Вот и на сей раз Колесо с мрачною думой, подперев широкими ладонями косматую бороду, разглядывал катящиеся волны Лунского залива. Жало чуть в сторонке правил на кремневом бруске самодельный нож, сработанный им из обломка казачьей шашки. Шустряк Ларин подошел к ним, весь пахнущий солью и свежестью. В плетеной корзинке между широкими полосами морской капусты он разместил свой улов. Жало брезгливо оглядел узорчатые раковины и через губу бросил:
– Негоже крещеному человеку исть столь богомерзкую пищу!

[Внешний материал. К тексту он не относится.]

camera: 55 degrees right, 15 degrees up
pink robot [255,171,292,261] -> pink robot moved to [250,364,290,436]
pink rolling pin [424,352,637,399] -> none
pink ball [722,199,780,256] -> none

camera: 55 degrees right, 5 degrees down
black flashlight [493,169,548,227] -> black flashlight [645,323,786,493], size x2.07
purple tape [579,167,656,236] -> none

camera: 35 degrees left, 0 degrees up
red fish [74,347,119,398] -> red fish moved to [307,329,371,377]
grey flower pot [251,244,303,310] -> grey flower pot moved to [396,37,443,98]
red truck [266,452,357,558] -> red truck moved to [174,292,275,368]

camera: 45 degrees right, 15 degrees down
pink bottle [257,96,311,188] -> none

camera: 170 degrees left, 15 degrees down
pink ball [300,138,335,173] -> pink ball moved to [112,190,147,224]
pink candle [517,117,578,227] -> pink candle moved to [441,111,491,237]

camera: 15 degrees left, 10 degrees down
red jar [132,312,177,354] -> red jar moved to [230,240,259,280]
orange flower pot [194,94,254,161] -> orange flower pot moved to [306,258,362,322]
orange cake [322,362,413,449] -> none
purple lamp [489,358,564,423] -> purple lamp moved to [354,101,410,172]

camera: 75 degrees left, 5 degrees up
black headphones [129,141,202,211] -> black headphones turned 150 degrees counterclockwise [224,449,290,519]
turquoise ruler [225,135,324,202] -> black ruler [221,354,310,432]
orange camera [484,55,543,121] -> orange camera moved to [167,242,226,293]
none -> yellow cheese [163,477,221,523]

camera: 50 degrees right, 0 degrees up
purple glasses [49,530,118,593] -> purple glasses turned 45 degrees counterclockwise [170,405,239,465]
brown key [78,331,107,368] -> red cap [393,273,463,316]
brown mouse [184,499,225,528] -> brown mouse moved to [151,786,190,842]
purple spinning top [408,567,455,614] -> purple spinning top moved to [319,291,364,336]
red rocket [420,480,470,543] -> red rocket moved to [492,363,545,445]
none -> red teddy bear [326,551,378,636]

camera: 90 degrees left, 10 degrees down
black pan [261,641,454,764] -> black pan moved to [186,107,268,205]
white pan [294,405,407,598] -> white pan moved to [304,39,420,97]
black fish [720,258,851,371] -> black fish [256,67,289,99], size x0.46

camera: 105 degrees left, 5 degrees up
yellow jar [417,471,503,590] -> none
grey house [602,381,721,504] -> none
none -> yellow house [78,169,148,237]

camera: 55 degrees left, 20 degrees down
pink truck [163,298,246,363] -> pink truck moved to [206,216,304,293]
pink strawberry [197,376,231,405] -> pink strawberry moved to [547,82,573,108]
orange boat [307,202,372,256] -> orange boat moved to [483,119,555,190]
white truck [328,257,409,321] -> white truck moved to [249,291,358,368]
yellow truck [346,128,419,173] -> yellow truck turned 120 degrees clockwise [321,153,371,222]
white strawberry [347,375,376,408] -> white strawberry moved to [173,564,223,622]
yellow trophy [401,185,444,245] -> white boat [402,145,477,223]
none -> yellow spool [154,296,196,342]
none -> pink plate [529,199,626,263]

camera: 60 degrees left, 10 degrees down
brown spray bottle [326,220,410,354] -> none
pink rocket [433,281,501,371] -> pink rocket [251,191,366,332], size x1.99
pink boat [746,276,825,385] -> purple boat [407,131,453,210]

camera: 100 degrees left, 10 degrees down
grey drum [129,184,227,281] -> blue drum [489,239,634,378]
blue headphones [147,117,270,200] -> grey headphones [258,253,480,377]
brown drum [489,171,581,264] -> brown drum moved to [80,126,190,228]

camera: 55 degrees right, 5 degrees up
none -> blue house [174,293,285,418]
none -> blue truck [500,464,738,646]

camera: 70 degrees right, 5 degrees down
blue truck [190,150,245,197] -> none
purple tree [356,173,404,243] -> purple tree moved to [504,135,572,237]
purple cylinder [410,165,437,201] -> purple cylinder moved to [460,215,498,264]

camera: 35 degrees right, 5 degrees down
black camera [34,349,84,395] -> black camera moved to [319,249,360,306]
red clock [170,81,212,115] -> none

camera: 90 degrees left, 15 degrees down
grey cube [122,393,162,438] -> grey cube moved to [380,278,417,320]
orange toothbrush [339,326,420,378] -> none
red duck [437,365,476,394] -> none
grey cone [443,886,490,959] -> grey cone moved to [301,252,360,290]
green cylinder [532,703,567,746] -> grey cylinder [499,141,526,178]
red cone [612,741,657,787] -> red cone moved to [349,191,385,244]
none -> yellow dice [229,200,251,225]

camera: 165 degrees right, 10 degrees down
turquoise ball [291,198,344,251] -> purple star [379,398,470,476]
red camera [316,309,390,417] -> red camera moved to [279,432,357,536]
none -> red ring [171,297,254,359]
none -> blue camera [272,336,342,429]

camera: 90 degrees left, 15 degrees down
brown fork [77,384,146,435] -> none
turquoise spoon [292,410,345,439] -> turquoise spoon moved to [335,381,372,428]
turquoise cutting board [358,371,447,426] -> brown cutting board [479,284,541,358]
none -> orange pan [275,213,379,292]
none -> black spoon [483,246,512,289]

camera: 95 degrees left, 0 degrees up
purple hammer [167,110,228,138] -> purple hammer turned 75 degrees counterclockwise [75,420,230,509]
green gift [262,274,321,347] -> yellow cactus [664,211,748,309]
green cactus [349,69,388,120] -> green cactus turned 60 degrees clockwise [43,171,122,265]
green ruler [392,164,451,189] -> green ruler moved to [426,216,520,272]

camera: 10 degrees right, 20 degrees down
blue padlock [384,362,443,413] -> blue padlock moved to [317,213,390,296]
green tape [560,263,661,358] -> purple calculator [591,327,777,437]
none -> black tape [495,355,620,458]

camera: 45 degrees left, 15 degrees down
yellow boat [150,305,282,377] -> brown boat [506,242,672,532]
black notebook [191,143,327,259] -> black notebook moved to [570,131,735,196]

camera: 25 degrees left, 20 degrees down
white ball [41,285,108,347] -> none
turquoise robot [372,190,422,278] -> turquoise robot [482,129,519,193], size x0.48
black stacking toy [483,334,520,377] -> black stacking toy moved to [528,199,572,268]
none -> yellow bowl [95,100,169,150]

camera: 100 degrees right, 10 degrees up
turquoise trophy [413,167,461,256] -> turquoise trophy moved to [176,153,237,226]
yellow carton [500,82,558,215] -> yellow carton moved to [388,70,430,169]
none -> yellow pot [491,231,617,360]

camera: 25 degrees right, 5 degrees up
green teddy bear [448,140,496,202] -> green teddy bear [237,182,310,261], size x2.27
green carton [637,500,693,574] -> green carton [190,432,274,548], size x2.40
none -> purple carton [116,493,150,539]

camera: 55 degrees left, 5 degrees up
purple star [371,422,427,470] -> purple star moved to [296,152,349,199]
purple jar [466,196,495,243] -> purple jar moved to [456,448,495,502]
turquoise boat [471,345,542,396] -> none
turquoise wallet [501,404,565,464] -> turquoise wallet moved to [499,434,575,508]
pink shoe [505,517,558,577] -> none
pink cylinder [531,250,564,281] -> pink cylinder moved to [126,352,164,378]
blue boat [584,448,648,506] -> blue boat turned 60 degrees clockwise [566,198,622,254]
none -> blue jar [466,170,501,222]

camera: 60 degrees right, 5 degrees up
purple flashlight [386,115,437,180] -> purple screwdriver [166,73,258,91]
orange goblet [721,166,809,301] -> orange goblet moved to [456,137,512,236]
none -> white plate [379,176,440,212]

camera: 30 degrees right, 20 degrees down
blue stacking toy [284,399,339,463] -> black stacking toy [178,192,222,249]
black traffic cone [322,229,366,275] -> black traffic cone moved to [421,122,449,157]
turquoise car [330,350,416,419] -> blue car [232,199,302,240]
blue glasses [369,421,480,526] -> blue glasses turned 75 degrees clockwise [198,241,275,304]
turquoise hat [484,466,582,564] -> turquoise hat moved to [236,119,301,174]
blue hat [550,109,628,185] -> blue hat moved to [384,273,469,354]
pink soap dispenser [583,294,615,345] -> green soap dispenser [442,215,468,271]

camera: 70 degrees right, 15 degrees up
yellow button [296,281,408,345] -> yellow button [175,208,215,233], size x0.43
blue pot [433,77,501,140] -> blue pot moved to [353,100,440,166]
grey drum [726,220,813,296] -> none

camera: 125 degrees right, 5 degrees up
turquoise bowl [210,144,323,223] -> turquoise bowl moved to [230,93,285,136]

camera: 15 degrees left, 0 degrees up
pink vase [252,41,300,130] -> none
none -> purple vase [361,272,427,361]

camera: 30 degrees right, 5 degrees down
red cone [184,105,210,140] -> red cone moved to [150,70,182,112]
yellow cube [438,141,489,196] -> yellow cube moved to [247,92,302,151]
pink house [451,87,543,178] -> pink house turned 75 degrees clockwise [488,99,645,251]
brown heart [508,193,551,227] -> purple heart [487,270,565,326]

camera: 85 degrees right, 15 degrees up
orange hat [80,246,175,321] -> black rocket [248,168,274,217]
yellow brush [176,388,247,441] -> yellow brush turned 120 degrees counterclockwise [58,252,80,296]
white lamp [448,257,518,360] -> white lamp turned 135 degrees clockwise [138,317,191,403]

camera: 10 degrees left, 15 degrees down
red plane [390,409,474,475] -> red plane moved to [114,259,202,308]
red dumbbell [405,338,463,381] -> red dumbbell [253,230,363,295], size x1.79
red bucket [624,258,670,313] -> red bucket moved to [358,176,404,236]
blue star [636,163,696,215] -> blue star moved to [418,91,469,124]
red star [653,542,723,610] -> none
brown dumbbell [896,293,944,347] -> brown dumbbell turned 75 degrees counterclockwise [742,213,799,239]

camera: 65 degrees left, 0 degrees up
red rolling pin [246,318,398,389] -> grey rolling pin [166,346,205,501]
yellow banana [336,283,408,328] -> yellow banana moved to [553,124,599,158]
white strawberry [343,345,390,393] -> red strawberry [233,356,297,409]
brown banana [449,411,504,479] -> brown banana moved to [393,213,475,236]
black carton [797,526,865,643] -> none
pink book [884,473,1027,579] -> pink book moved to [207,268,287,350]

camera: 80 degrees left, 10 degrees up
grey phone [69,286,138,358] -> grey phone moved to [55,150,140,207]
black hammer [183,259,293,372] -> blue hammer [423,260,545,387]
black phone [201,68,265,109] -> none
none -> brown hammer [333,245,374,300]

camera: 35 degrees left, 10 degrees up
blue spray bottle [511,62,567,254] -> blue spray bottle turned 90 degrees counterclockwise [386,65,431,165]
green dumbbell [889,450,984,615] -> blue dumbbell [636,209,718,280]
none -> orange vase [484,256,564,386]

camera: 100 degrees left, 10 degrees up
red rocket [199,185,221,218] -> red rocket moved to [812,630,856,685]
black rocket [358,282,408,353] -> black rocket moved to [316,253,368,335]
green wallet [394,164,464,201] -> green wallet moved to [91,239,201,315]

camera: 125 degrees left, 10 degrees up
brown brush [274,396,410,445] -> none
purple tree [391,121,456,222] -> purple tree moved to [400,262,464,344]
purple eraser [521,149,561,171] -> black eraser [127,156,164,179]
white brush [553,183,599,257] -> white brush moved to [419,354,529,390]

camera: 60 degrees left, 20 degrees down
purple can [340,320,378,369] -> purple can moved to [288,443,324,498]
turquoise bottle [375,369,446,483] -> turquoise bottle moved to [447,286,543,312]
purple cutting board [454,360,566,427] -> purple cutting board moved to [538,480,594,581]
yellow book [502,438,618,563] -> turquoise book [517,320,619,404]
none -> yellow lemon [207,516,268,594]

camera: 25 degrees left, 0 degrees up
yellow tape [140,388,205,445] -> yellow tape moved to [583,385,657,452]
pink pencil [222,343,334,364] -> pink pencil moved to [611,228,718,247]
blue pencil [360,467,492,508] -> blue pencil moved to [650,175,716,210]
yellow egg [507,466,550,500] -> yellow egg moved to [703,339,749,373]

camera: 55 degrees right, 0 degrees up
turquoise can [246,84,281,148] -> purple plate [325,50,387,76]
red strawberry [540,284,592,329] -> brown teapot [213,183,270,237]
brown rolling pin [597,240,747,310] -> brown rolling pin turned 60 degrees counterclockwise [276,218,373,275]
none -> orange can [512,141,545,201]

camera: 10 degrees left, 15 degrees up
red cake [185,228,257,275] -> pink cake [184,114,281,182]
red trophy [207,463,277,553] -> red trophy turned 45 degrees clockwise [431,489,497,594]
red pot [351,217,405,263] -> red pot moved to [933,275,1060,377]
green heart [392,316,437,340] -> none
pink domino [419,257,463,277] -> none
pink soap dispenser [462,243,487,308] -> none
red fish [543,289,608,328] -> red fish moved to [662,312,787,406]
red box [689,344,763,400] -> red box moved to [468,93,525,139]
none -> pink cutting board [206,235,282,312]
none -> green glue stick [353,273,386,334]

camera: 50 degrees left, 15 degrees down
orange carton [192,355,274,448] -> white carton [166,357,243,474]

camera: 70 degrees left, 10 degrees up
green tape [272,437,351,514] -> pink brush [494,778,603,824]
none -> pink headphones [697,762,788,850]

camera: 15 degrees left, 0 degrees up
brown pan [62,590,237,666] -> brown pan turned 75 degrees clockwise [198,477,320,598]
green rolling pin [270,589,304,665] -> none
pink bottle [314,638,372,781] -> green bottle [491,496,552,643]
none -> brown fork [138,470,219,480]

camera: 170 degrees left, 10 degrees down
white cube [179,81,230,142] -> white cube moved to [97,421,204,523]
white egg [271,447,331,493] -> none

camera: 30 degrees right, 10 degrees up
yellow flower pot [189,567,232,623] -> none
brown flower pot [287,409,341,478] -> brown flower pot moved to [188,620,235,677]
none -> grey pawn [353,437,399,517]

– Э-э-э, милай, так здесь, на краю земли, Господь поди и не разглядит, что там раб его себе в рот кладет, – скороговоркой ответил ему Ларин.
– Может, и нет ему дела до нас, каторжан, на гибель отправленных. Но все едино, вот подыхать стану, а гадов морских не съем!
– И глупо это. Ты вон посмотри на тех, кто на земле этой не чужак, а свояк, – с горячностью возразил ему добытчик. – На гиляков глянь, да на япошек тех же. Глаз узкий, да зрит-то позорче нашего.
– Тьфу на них, басурман. Темные оне, что возьмешь с дикарей.
– Не угодишь на тебя! – по-бабьи всплеснул руками Заяц. – Ну, а ежели так? Работал мой свояк приказчиком у француза одного знатного. Тот в Баку три скважины своих пробурил, да еще в концессии железнодорожной интерес имел. Выставили мы с дружками его дачку под Питербурхом. Знатный тогда хабар подняли – еле на двух подводах уместили. Но речь не об том я веду. Этому мусью своячок мой закупал и лапки лягушьи, и печеночку гусиную, и вустриц с гребешком морским аж из самой Франции заказывал. Понял, да? Не нам ровня человек-то и тоже христьянин, однако ж носа от еды этой не воротил!
– А все ж с кусом мяса доброго эти твои сопли морские не сравнятся – хоть ты тресни! – гнул свою линию упрямый Жало.
– На то я тебе скажу, что по одежке и протягивай ножки. Не на Москве, чай, чтобы по ресторациям привередничать – подайте мне антрекоту да филей де-воляй, – назидательно поднял палец нижегородец. – Я тут, промежду прочим, на вечную житуху оставаться не думаю. Уж за тебя не скажу.
– Сам знаешь мои думки на сей счет.
Увлеченные разговором, они не заметили, как к ним подошел Колесо. Нависнув над ними, он несколько мгновений смотрел на своих дружков тяжелым взглядом, а потом усмехнулся в густые усы и молвил:
– Ну, а раз так – силенки-то пригодятся. Банкуй, Заяц, поделим твой улов по-братски. А за едой и погутарим за мыслишки наши скорбные.
Заяц ловко раскрывал раковины корявым, но бритвенно острым ножиком. Элегантным взмахом отделял мантию от упругого, но нежного при этом мяса и протягивал по очереди сотрапезникам, не забывая и про себя. Содержимое массивных устричных раковин он слегка присыпал выпаренной морской солью, а потом шумно высасывал, причмокивая от удовольствия. И все это время без умолку тараторил:
– Под гребешка отведай-ка вот этой зеленой кашки. Уасаби называется. Япошки ее завсегда пользуют. Выменял вот давеча у одного на мешок орешка кедрового.
– А что это такое?
– Навроде хрена нашего. Но не хрен. Пробовал я корень ядреный растереть, ан не то.